When all available evidence is included, systematic reviews and meta-analyses are considered as the best quality evidence available (4). In the application of some statistical analyses such as meta-analyses, as additional results accumulate (update of studies), increases the probability of observing false positive results (error type 1) or false negative results (error type 2) causing a phenomenon called multiplicity secondary to repeated significance tests (5). The trial sequential analysis (TSA) it is a methodology that combines an information size calculation (cumulative number of patients, number of observations of the event of interest in the included studies or impact of the multiplicity), with an adjusted statistical significance threshold (monitoring limits or test penalty) of a meta-analysis, in order to avoid multiplicity secondary to repeated significance tests (6).
Thirty-two studies from four meta-analyses (7-10) and the study by Villar et al (1) that compared mortality with the use of corticosteroids in ARDS were taken into account (Fig. 1), for the construction of a single meta-analysis, using a random-effects model with the Biggerstaff-Tweedie method.
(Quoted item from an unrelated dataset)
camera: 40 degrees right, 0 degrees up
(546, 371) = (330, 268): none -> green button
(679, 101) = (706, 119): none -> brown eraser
Subsequently, based on the results, a TSA was constructed with a statistical significance of 95%, a probability of type 1 error (α) of 5%, a probability of type 2 error (β) of 20%, and a statistical power of 80% (1–α). For the size of the information, the required numbers of events for conclusive and reliable information was calculated with a test of bilateral significance according to the formula:
ISevents = Pc × IS / 2 + PE × IS / 2.
PC is the expected proportion in the control group (no steroid), PE is the expected proportion in the experimental group (steroid), and IS is the information size in each group. Due to the existence of trials reporting zero events in both the experimental and control groups, an empirical continuity correction was applied in the zero event trials.
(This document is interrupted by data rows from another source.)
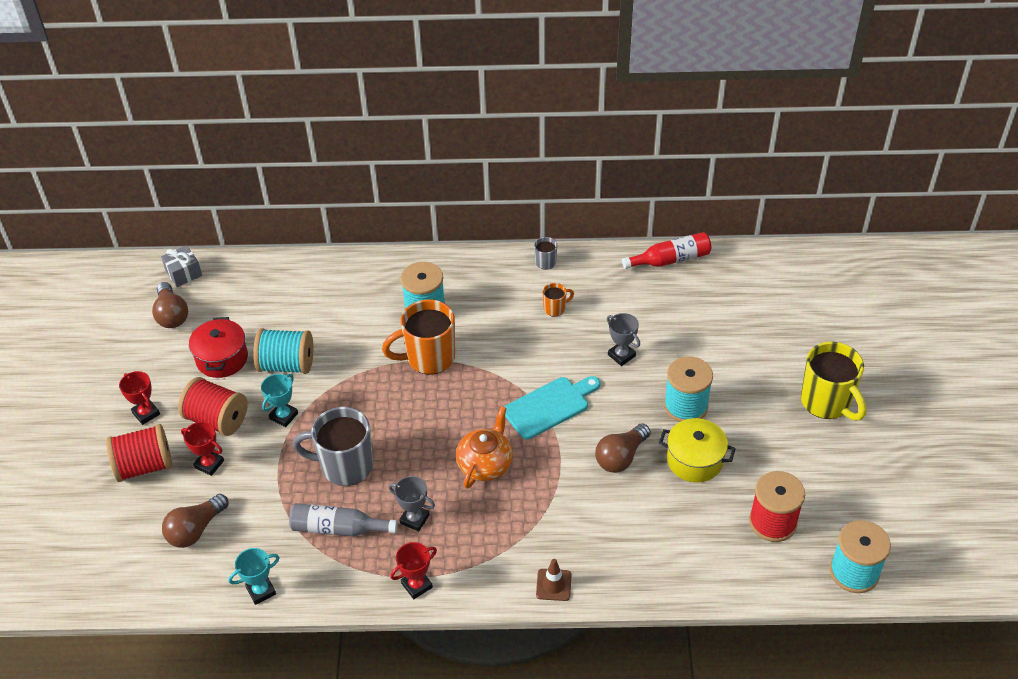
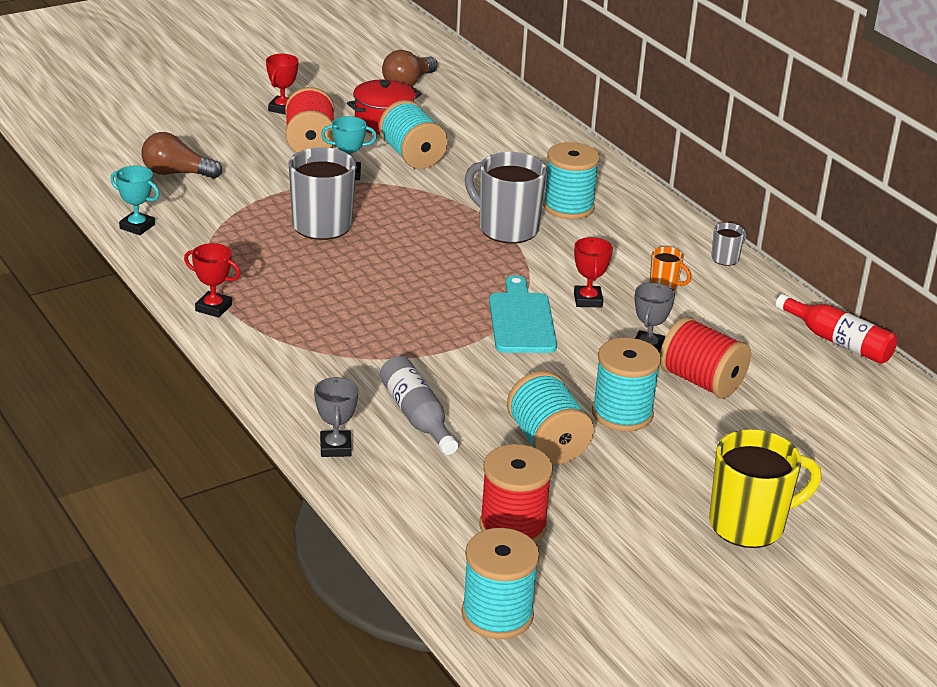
camera: 55 degrees right, 15 degrees down
(145, 466) = (224, 127): red spool -> red spool (701, 381)
(184, 273) = (464, 72): grey gift -> none
(209, 464) = (255, 156): red trophy -> red trophy (588, 300)
(338, 528) = (243, 244): grey bottle -> grey bottle (417, 416)
(414, 519) = (292, 282): grey trophy -> grey trophy (335, 447)
(429, 358) = (506, 228): orange mug -> grey mug
(485, 463) = (402, 303): orange teapot -> none
(549, 406) = (521, 320): turquoise cutting board -> turquoise cutting board turned 120 degrees counterclockwise
(553, 585) = (284, 391): brown traffic cone -> none
(621, 457) = (499, 388): brown light bulb -> none
(694, 460) = (547, 442): yellow pot -> turquoise spool
(827, 402) = (749, 525): yellow mug -> yellow mug turned 135 degrees counterclockwise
Thirty-two clinical trials included with a total of 2,749 patients with the naked eye it could be inferred that if there is a possible association in the reduction of mortality with the use of steroids (risk ratio, 0.93; 95% CI, 0.78–1.11), however, when analyzing the CI it is observed that it is short and touches the null value, which translates into an inconclusive association and despite the fact that more studies are carried out, it was not possible to improve the clinical significance. In terms of heterogeneity, there is a high proportion of variability observed in steroid use that is due to heterogeneity and not random (I2 = 57%) and little variability in effect size between studies (Tau2 = 0.11) (Fig. 1). For better evidence, a TSA was constructed with the TSA Viewer software Version 0.9.5.10 Beta from the Copenhagen Trial Unit with an adjusted information size of 17,027 patients based on the result of ISevents, the cumulative curve Z does not cross statistical limits of significance (Fig. 2) creating false positive results. Therefore, with all the available evidence, it is concluded that there is no reason that justifies the use of steroids in ARDS.